David Reber comments on Steering GPT-2-XL by adding an activation vector

David Reber 25 May 2023 17:10 UTC
LW: 4 AF: 1
0
AF
Another related work: Concept Algebra for Text-Controlled Vision Models (Discloser: while I did not author this paper, I am in the PhD lab who did, under Victor Veitch at UChicago. Any mistakes made in this comment are my own). We haven’t prioritized a blog post about the paper so it makes sense that this community isn’t familiar with it.
The concept algebra paper demonstrates that for text-to-image models like Stable Diffusion, there exist linear subspaces in the score embedding space, on which you can do the same manner of concept editing/control as Word-to-Vec.

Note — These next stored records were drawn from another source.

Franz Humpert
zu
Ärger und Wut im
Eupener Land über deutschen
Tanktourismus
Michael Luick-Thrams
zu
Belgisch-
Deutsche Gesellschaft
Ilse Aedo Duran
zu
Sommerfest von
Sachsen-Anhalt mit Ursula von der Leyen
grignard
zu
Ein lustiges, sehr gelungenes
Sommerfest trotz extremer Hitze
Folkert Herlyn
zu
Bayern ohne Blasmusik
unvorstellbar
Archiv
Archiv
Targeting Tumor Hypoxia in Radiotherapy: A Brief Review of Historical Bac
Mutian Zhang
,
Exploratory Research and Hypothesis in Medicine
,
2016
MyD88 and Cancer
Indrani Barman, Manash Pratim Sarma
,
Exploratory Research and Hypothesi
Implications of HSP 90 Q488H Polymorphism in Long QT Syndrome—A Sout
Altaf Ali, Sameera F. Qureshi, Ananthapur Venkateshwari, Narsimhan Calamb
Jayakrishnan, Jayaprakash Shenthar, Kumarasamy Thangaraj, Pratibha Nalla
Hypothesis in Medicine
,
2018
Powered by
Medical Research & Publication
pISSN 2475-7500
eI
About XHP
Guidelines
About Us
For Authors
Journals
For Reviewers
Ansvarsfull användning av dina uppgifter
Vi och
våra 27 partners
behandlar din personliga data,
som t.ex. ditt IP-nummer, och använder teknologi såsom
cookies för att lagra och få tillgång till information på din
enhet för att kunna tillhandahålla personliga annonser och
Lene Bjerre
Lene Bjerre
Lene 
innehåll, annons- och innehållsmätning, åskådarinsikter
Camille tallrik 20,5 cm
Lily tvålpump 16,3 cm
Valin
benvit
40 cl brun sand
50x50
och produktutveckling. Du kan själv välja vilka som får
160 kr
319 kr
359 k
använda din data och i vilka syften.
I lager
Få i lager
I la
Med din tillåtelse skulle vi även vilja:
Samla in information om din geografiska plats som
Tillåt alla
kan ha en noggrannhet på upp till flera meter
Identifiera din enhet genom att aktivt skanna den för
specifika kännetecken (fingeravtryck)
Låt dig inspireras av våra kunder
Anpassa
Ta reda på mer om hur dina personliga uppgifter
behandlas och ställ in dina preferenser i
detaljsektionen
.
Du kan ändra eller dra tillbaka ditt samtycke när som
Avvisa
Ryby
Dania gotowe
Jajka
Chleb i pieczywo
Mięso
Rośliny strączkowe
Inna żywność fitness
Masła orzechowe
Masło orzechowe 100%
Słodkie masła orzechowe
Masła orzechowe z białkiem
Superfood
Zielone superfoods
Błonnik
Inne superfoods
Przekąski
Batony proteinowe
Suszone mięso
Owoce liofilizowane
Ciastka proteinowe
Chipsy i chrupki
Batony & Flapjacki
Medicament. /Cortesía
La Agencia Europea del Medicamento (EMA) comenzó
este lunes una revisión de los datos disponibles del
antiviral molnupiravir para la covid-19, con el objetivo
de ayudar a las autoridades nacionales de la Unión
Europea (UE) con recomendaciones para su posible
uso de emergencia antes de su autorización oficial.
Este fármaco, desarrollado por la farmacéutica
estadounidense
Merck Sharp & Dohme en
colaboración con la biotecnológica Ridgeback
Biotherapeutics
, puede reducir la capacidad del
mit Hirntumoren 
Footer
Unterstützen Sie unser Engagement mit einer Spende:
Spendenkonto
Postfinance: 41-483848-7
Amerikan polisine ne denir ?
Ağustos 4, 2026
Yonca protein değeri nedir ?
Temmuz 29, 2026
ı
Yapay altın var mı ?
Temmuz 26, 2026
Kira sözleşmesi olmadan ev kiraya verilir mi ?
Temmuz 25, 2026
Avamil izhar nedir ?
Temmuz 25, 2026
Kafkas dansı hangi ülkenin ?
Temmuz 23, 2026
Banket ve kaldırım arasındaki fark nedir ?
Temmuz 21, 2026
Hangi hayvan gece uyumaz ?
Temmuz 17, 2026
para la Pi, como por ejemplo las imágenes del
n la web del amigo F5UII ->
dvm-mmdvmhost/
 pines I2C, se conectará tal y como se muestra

Importantly, the paper comes with some theoretical investigation into why this might be the case, including articulating necessary assumptions/conditions (which this purely-empirical post does not).
I conjecture that the reason that <some activation additions in this post fail to have the desired effect> may be because they violate some conditions analogous to those in Concept Algebra: it feels a bit deja-vu to look at section E.1 in the appendix, of some empirical results which fail to act as expected when the conditions of completeness and causal separability don’t hold.
- Bogdan Ionut Cirstea 4 Jun 2023 21:22 UTC
  3 points
  0
  Parent
  Seems very related: Linear Spaces of Meanings: Compositional Structures in Vision-Language Models. Notably, the (approximate) compositionality of language/reality should bode well for the scalability of linear activation engineering methods.
  - Bogdan Ionut Cirstea 6 Jun 2023 18:54 UTC
    1 point
    0
    Parent
    And this structure can be used as regularization for soft prompts.